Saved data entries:

·····

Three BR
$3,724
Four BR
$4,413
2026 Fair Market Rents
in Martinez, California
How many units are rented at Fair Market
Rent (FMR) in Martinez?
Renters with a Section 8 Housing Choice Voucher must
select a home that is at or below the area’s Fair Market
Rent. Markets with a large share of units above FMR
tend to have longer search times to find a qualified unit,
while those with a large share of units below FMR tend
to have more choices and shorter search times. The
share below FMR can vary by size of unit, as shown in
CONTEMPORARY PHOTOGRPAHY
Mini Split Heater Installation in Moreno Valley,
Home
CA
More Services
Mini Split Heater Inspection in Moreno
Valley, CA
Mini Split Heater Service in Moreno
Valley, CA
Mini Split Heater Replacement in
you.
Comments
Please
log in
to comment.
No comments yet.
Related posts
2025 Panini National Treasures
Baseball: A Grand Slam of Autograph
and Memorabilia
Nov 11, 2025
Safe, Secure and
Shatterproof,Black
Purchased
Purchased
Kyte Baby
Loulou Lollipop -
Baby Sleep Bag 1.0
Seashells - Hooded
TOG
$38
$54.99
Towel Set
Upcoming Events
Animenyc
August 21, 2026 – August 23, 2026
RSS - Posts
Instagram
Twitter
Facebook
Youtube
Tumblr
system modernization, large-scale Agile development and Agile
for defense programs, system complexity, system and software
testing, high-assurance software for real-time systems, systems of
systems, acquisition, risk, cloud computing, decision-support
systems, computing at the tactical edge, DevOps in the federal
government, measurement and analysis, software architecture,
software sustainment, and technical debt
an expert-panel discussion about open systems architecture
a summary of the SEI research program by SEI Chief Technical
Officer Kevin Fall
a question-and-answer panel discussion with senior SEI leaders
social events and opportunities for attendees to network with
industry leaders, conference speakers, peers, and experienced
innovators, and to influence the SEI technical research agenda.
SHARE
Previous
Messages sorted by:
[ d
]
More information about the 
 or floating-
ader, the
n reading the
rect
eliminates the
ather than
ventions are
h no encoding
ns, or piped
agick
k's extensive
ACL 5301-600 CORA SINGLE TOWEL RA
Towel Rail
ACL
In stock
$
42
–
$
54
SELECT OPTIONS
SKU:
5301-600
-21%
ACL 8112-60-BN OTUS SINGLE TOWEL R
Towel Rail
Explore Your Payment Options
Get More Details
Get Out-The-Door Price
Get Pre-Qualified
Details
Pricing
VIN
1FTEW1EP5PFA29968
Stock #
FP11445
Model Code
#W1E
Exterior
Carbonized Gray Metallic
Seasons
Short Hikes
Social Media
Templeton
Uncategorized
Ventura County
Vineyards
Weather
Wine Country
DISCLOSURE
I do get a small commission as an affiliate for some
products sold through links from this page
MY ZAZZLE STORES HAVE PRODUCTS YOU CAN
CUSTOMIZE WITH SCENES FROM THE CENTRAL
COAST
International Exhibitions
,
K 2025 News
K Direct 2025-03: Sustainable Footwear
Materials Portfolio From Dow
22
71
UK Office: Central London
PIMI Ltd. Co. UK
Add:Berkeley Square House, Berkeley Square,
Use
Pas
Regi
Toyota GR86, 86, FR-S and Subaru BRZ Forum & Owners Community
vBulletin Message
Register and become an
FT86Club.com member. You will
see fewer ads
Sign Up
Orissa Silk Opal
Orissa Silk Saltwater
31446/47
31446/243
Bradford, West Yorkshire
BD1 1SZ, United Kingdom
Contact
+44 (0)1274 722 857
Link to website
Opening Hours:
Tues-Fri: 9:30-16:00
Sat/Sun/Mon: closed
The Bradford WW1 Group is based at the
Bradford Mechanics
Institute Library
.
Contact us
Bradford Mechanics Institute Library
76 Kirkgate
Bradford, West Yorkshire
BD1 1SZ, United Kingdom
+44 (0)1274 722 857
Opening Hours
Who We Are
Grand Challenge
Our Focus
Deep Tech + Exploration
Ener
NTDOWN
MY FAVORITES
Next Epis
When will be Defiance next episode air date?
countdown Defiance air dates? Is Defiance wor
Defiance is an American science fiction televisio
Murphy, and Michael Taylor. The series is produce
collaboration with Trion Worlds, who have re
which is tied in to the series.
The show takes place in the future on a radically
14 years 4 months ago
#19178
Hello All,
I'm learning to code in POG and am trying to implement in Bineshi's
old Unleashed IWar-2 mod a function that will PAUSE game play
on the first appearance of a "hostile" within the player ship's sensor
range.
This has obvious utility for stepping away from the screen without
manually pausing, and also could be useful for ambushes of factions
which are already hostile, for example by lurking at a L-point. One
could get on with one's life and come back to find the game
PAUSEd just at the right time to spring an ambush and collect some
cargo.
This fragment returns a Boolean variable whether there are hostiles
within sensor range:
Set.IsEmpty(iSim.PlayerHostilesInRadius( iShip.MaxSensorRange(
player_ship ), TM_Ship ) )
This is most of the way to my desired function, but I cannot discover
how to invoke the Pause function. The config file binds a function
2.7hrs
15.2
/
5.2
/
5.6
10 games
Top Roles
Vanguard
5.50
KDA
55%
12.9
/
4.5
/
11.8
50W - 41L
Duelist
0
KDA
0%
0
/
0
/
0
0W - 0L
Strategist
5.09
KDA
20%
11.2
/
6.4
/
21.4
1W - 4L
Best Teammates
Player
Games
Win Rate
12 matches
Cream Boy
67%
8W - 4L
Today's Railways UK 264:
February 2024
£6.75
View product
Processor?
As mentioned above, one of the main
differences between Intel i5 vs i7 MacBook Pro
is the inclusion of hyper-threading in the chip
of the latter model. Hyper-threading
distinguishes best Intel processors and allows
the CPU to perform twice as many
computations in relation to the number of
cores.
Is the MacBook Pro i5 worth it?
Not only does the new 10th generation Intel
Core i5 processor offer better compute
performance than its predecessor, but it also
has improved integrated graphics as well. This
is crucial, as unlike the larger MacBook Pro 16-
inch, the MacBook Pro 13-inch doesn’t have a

·····

- [How to complete this task] Please report each line of the items above that contains the string "units", copying every such line in full. Treat uppercase and lowercase letters as different.

- [Response below]
How many units are rented at Fair Market
Rent. Markets with a large share of units above FMR
while those with a large share of units below FMR tend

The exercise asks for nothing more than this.